Supplied material: Begin
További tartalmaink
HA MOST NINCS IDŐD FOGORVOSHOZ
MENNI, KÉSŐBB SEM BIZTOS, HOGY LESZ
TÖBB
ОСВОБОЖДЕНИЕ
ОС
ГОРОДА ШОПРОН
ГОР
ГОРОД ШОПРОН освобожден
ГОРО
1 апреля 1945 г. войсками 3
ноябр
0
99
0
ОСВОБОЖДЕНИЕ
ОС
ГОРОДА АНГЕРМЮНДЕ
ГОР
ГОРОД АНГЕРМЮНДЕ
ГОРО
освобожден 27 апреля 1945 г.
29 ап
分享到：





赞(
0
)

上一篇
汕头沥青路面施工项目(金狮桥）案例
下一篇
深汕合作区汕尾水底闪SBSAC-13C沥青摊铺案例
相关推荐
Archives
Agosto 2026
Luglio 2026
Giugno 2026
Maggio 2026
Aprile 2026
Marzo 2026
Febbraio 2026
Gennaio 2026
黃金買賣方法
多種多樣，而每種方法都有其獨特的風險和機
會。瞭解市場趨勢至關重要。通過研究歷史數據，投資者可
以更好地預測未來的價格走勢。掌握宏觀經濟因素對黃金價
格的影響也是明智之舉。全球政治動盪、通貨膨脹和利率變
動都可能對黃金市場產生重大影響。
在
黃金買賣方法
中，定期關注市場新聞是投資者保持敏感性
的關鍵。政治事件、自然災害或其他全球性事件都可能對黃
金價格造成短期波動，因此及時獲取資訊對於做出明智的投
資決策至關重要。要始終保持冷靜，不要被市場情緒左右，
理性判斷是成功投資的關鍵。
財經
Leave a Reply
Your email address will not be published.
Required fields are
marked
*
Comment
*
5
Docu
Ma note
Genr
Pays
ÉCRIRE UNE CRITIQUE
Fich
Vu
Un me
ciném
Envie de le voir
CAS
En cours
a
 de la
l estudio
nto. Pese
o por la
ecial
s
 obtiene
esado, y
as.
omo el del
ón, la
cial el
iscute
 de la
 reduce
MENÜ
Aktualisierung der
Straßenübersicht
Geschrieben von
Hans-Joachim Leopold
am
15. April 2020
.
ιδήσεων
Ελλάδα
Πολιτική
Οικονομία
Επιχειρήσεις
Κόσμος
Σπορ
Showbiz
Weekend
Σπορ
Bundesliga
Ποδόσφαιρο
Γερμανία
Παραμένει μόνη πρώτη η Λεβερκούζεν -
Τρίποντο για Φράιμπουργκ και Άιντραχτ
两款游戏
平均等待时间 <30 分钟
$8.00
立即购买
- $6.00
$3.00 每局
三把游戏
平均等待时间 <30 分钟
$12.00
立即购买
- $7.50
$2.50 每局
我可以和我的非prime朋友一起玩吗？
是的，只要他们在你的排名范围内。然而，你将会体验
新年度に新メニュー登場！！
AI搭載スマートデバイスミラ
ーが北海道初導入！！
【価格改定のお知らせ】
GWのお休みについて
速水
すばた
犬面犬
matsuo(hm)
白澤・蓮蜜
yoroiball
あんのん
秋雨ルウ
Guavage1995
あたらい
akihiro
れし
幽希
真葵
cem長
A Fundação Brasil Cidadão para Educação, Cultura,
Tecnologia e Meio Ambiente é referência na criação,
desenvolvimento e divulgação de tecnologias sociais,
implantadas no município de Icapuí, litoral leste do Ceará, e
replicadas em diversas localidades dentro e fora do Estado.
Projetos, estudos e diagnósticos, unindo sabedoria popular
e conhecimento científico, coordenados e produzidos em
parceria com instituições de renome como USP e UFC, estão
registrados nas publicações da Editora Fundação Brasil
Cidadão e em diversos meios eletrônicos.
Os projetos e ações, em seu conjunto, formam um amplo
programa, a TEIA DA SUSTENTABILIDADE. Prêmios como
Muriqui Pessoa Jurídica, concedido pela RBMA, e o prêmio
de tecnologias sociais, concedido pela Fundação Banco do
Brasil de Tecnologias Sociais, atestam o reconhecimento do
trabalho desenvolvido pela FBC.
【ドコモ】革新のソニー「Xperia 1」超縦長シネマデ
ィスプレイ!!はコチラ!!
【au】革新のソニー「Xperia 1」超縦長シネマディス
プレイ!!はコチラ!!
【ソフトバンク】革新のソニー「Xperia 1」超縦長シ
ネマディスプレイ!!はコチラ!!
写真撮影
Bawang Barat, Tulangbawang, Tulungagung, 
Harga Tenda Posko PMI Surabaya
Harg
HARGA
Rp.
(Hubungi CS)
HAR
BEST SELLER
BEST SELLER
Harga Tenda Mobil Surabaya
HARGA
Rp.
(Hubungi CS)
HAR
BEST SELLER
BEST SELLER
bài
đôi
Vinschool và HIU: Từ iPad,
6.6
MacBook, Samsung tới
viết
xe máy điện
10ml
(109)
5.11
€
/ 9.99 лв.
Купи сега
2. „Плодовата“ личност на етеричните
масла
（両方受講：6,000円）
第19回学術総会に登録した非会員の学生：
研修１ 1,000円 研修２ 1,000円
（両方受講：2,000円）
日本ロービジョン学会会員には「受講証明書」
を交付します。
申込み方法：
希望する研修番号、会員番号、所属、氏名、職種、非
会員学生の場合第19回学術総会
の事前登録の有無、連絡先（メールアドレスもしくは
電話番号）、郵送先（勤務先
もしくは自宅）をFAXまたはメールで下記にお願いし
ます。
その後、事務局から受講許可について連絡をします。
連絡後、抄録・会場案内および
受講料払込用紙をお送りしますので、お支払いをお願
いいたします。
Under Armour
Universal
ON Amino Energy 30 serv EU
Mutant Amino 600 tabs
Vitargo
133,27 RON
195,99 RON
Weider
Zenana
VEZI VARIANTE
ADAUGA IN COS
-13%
Supplied material: End
• **Work item**: Copy out every line of the material above, character for character, keeping the original order and line breaks.

• **Exercise result**:
További tartalmaink
HA MOST NINCS IDŐD FOGORVOSHOZ
MENNI, KÉSŐBB SEM BIZTOS, HOGY LESZ
TÖBB
ОСВОБОЖДЕНИЕ
ОС
ГОРОДА ШОПРОН
ГОР
ГОРОД ШОПРОН освобожден
ГОРО
1 апреля 1945 г. войсками 3
ноябр
0
99
0
ОСВОБОЖДЕНИЕ
ОС
ГОРОДА АНГЕРМЮНДЕ
ГОР
ГОРОД АНГЕРМЮНДЕ
ГОРО
освобожден 27 апреля 1945 г.
29 ап
分享到：





赞(
0
)

上一篇
汕头沥青路面施工项目(金狮桥）案例
下一篇
深汕合作区汕尾水底闪SBSAC-13C沥青摊铺案例
相关推荐
Archives
Agosto 2026
Luglio 2026
Giugno 2026
Maggio 2026
Aprile 2026
Marzo 2026
Febbraio 2026
Gennaio 2026
黃金買賣方法
多種多樣，而每種方法都有其獨特的風險和機
會。瞭解市場趨勢至關重要。通過研究歷史數據，投資者可
以更好地預測未來的價格走勢。掌握宏觀經濟因素對黃金價
格的影響也是明智之舉。全球政治動盪、通貨膨脹和利率變
動都可能對黃金市場產生重大影響。
在
黃金買賣方法
中，定期關注市場新聞是投資者保持敏感性
的關鍵。政治事件、自然災害或其他全球性事件都可能對黃
金價格造成短期波動，因此及時獲取資訊對於做出明智的投
資決策至關重要。要始終保持冷靜，不要被市場情緒左右，
理性判斷是成功投資的關鍵。
財經
Leave a Reply
Your email address will not be published.
Required fields are
marked
*
Comment
*
5
Docu
Ma note
Genr
Pays
ÉCRIRE UNE CRITIQUE
Fich
Vu
Un me
ciném
Envie de le voir
CAS
En cours
a
 de la
l estudio
nto. Pese
o por la
ecial
s
 obtiene
esado, y
as.
omo el del
ón, la
cial el
iscute
 de la
 reduce
MENÜ
Aktualisierung der
Straßenübersicht
Geschrieben von
Hans-Joachim Leopold
am
15. April 2020
.
ιδήσεων
Ελλάδα
Πολιτική
Οικονομία
Επιχειρήσεις
Κόσμος
Σπορ
Showbiz
Weekend
Σπορ
Bundesliga
Ποδόσφαιρο
Γερμανία
Παραμένει μόνη πρώτη η Λεβερκούζεν -
Τρίποντο για Φράιμπουργκ και Άιντραχτ
两款游戏
平均等待时间 <30 分钟
$8.00
立即购买
- $6.00
$3.00 每局
三把游戏
平均等待时间 <30 分钟
$12.00
立即购买
- $7.50
$2.50 每局
我可以和我的非prime朋友一起玩吗？
是的，只要他们在你的排名范围内。然而，你将会体验
新年度に新メニュー登場！！
AI搭載スマートデバイスミラ
ーが北海道初導入！！
【価格改定のお知らせ】
GWのお休みについて
速水
すばた
犬面犬
matsuo(hm)
白澤・蓮蜜
yoroiball
あんのん
秋雨ルウ
Guavage1995
あたらい
akihiro
れし
幽希
真葵
cem長
A Fundação Brasil Cidadão para Educação, Cultura,
Tecnologia e Meio Ambiente é referência na criação,
desenvolvimento e divulgação de tecnologias sociais,
implantadas no município de Icapuí, litoral leste do Ceará, e
replicadas em diversas localidades dentro e fora do Estado.
Projetos, estudos e diagnósticos, unindo sabedoria popular
e conhecimento científico, coordenados e produzidos em
parceria com instituições de renome como USP e UFC, estão
registrados nas publicações da Editora Fundação Brasil
Cidadão e em diversos meios eletrônicos.
Os projetos e ações, em seu conjunto, formam um amplo
programa, a TEIA DA SUSTENTABILIDADE. Prêmios como
Muriqui Pessoa Jurídica, concedido pela RBMA, e o prêmio
de tecnologias sociais, concedido pela Fundação Banco do
Brasil de Tecnologias Sociais, atestam o reconhecimento do
trabalho desenvolvido pela FBC.
【ドコモ】革新のソニー「Xperia 1」超縦長シネマデ
ィスプレイ!!はコチラ!!
【au】革新のソニー「Xperia 1」超縦長シネマディス
プレイ!!はコチラ!!
【ソフトバンク】革新のソニー「Xperia 1」超縦長シ
ネマディスプレイ!!はコチラ!!
写真撮影
Bawang Barat, Tulangbawang, Tulungagung, 
Harga Tenda Posko PMI Surabaya
Harg
HARGA
Rp.
(Hubungi CS)
HAR
BEST SELLER
BEST SELLER
Harga Tenda Mobil Surabaya
HARGA
Rp.
(Hubungi CS)
HAR
BEST SELLER
BEST SELLER
bài
đôi
Vinschool và HIU: Từ iPad,
6.6
MacBook, Samsung tới
viết
xe máy điện
10ml
(109)
5.11
€
/ 9.99 лв.
Купи сега
2. „Плодовата“ личност на етеричните
масла
（両方受講：6,000円）
第19回学術総会に登録した非会員の学生：
研修１ 1,000円 研修２ 1,000円
（両方受講：2,000円）
日本ロービジョン学会会員には「受講証明書」
を交付します。
申込み方法：
希望する研修番号、会員番号、所属、氏名、職種、非
会員学生の場合第19回学術総会
の事前登録の有無、連絡先（メールアドレスもしくは
電話番号）、郵送先（勤務先
もしくは自宅）をFAXまたはメールで下記にお願いし
ます。
その後、事務局から受講許可について連絡をします。
連絡後、抄録・会場案内および
受講料払込用紙をお送りしますので、お支払いをお願
いいたします。
Under Armour
Universal
ON Amino Energy 30 serv EU
Mutant Amino 600 tabs
Vitargo
133,27 RON
195,99 RON
Weider
Zenana
VEZI VARIANTE
ADAUGA IN COS
-13%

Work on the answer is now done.